A wild boar is a beast of pure malice and muscle. Ranging from ninety to two hundred kilograms, with a low center of gravity and skin caked in dried pine resin that acts as a natural coat of mail, it is a nightmare of the brush. Its tusks are serrated razors, and a wounded boar does not flee; it retaliates with a frantic, bone-shattering rage. This was a truth King Robert Baratheon held in high regard—and a truth the entire Seven Kingdoms recognized. Noblemen hunted them with packs of hounds, bows, and specialized spears, yet even then, the beast often took a man or a dog with it to the Grave.

Caden Storm had squired for a knight of House Grandison during a great hunt in the Stormlands. He had seen a young boar, bristling with arrows, tear through a line of professional men-at-arms and disembowel a prized hound before finally succumbing to the spear.

The boar facing Caden now made that memory look like a piglet. It was a mountain of black bristle and yellowed tusk. On the human side, there was only Caden with his shield and longsword.
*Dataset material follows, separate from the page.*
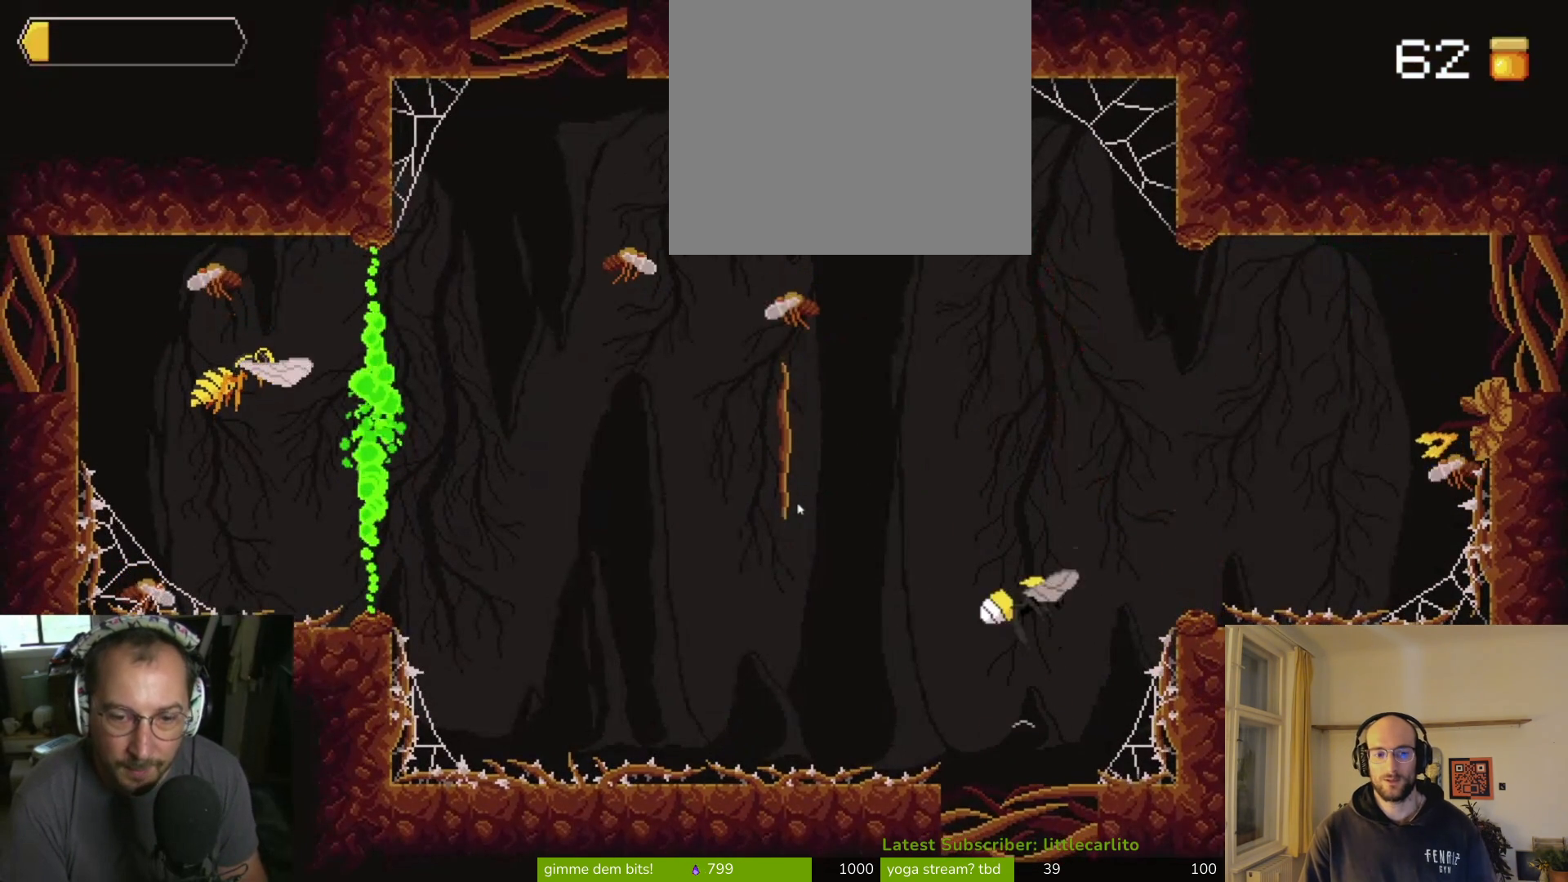
{"buttons": ["CROSS"], "left_stick": "center", "right_stick": "center", "events": [[67, "CROSS", "up"], [200, "CROSS", "down"]]}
Neither man nor beast wished for a duel to the death. They locked eyes for several long breaths, a tense standoff in the silver moonlight. Finally, the boar seemed to decide the grain was more interesting than the steel and turned to leave.

But at that moment, Rolf and Jasmine stumbled out of the watch-hut. Someone—perhaps the boy—knocked over a stack of firewood leaning against the door. The clatter-thump of the logs tore through the silence.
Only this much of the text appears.